In a childhood full of dysfunction and constant upheaval there was one man who, for a brief time, gave me much needed love and protection. At that time, I was young enough to not really understand the intimate details of our family problems, but fortunately, I was old enough to retain some of the memories of this man. Charles Wogan, my grandfather on my father’s side, would be a rare stabilizing force in my early childhood. While I don’t remember his face, I somehow have a inner memory of kind eyes. My favorite and most vivid memories were the daily walks he and I shared. We always walked the same route and crossed over the same little creek where he would always stop and hoist me up to sit on edge of the cement barrier. We would linger there, mostly in silence, as we watched the water trickle under the bridge, until he’d finally say, “Well, it’s almost dark. Better git before you grandmother starts to worry.”

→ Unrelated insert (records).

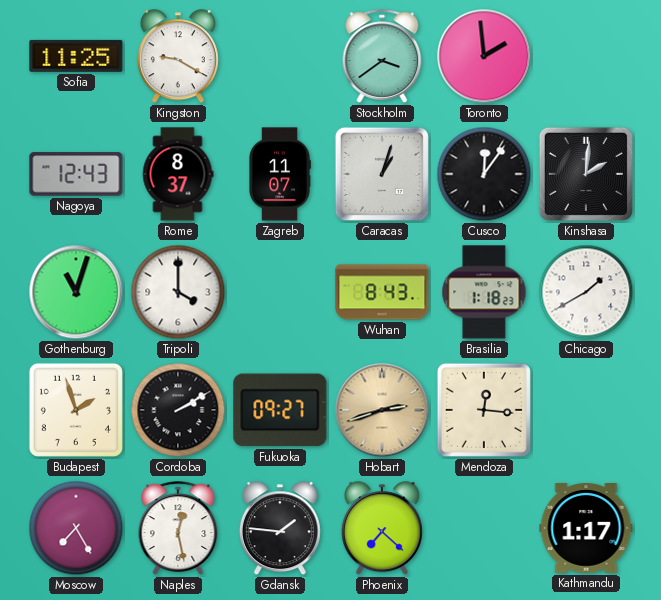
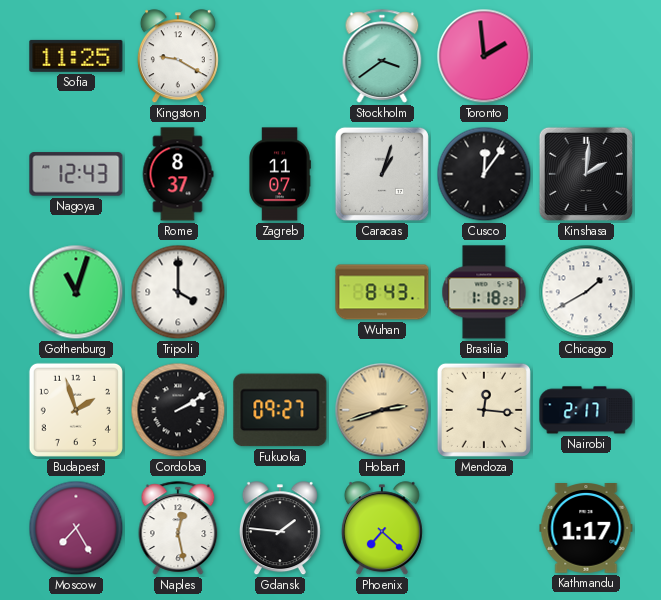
Nairobi: none -> 2:17
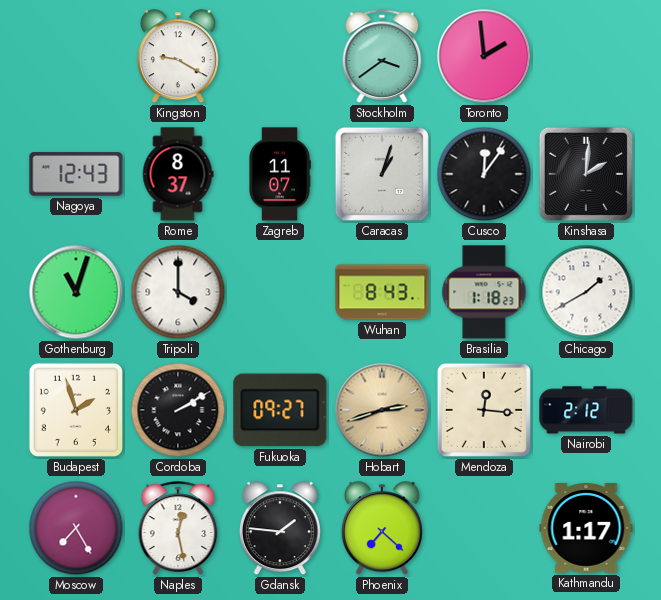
Sofia: 11:25 -> none
Nairobi: 2:17 -> 2:12
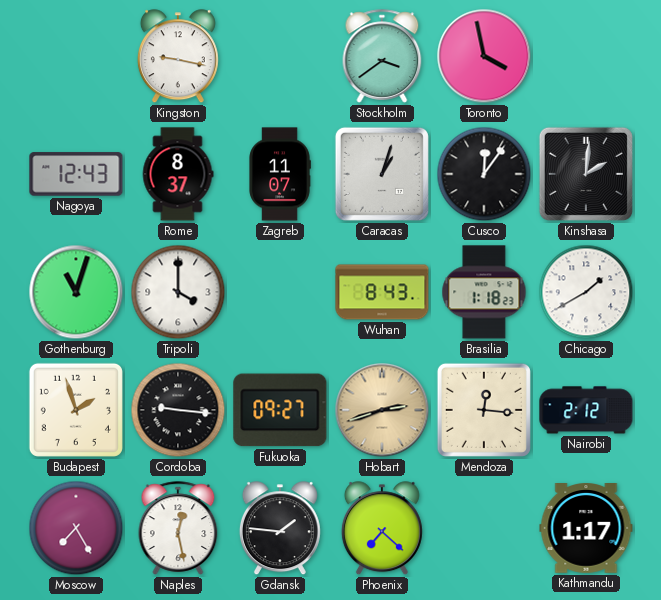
Kingston: 9:20 -> 9:17
Toronto: 1:59 -> 3:58
Cordoba: 2:10 -> 9:16
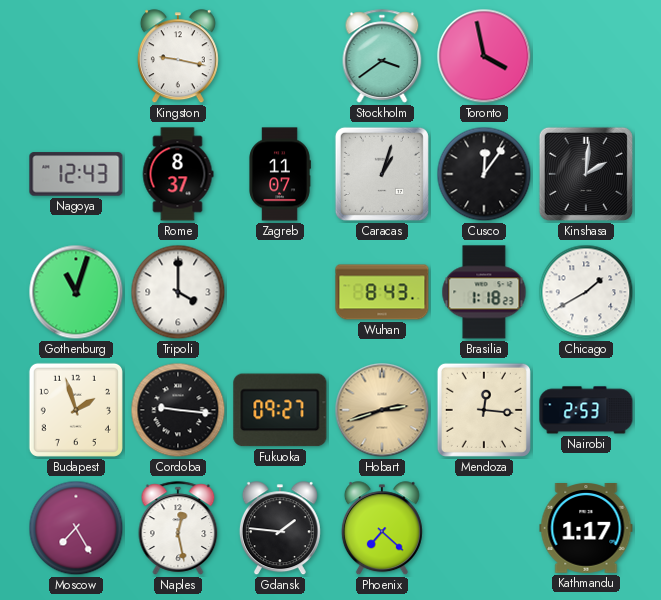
Nairobi: 2:12 -> 2:53
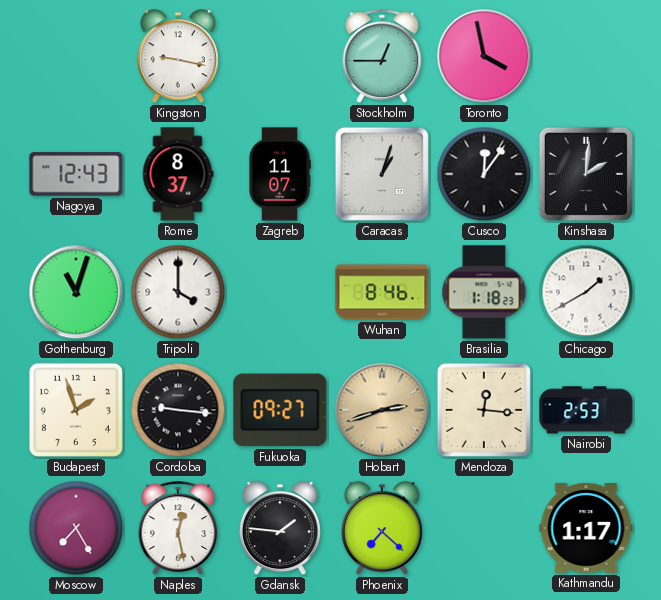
Stockholm: 3:39 -> 12:45
Wuhan: 8:43 -> 8:46
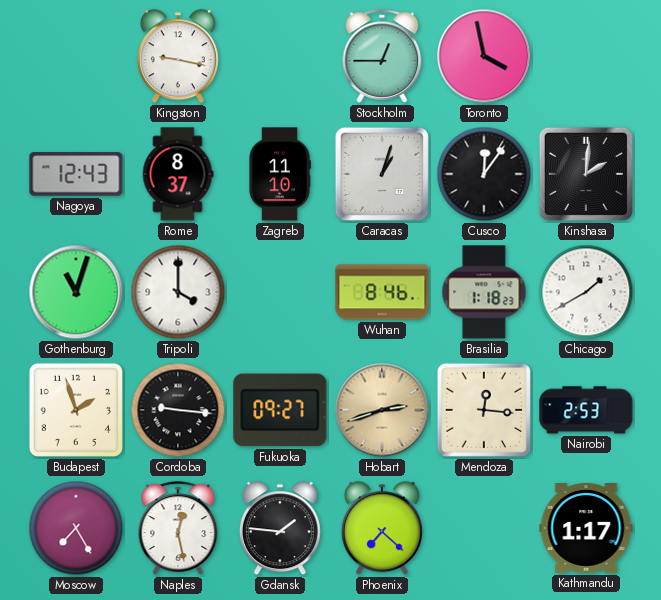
Zagreb: 11:07 -> 11:10
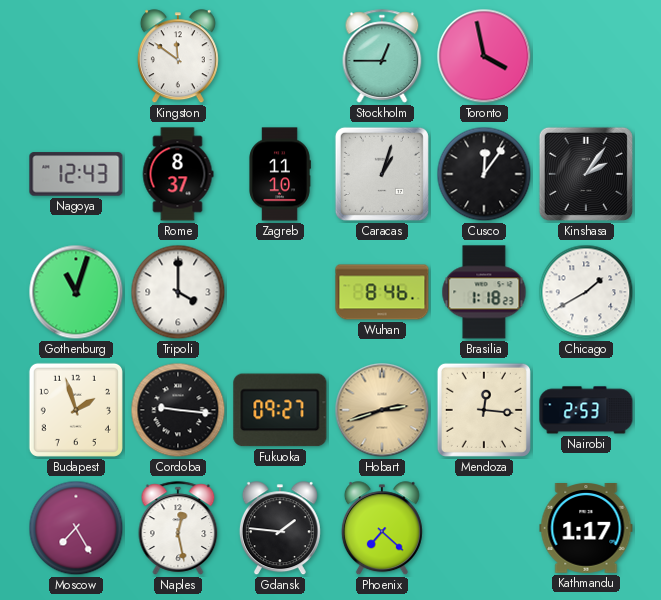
Kingston: 9:17 -> 11:51
Kinshasa: 2:01 -> 2:06
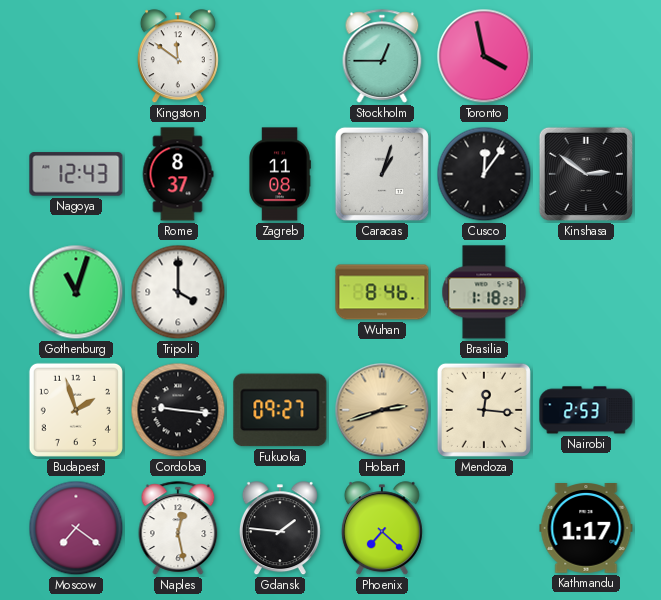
Zagreb: 11:10 -> 11:08
Kinshasa: 2:06 -> 2:51
Chicago: 1:40 -> none
Moscow: 7:25 -> 7:21
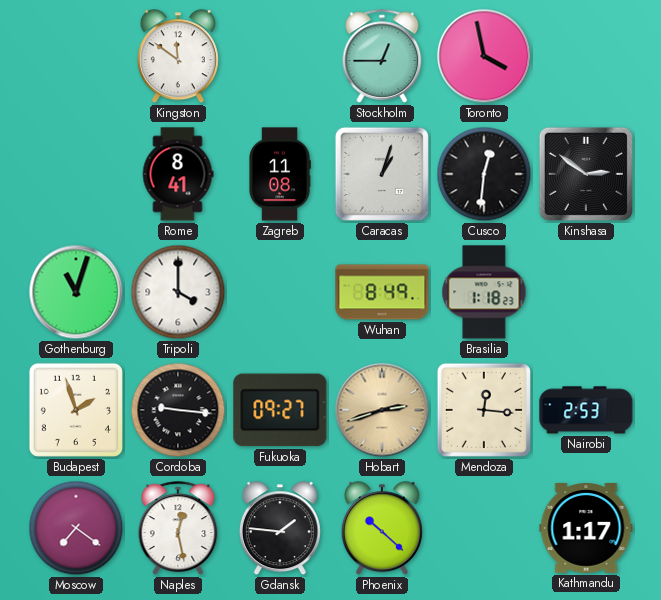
Nagoya: 12:43 -> none
Rome: 8:37 -> 8:41
Cusco: 12:06 -> 12:31
Wuhan: 8:46 -> 8:49
Phoenix: 7:22 -> 10:22
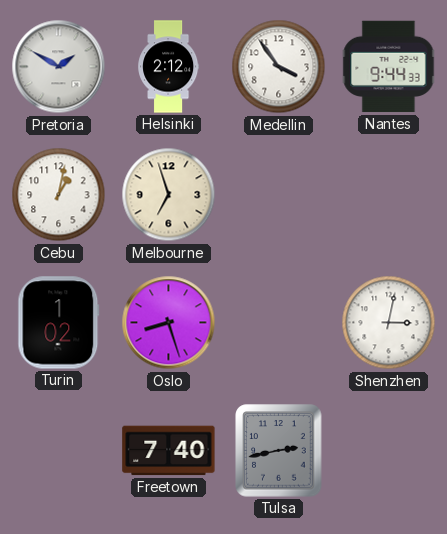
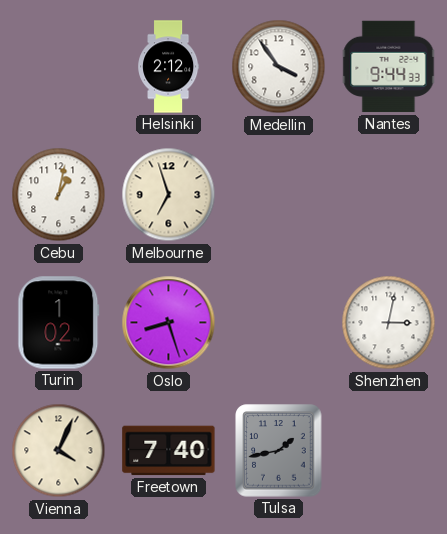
Pretoria: 1:50 -> none
Vienna: none -> 4:04
Tulsa: 2:43 -> 1:43
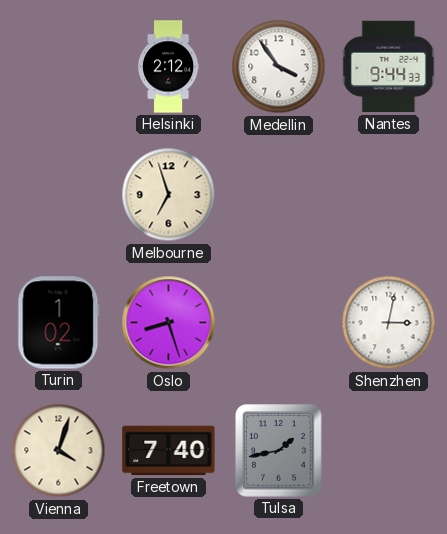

I don’t remember exact details but at the age of five, I lost the one person in my life, at that time, who I believed truly loved me. He died of a heart attack, ironically while he was in the hospital recovering from what I believe had been some sort of heart episode.
A few days ago, I took an unplanned road trip to my hometown and found myself standing at his grave. While I can vividly picture my grandmother and the last time I saw her, it isn’t my memories of her that draw me here. It’s the memory of a man who gave hope and love to a little girl who felt abandoned and unworthy. The only adult in my early childhood who seemed to genuinely take an interest in my welfare and looked out for me while he could. I don’t visit often but it always leaves me feeling humbled and blessed to have had him in my life.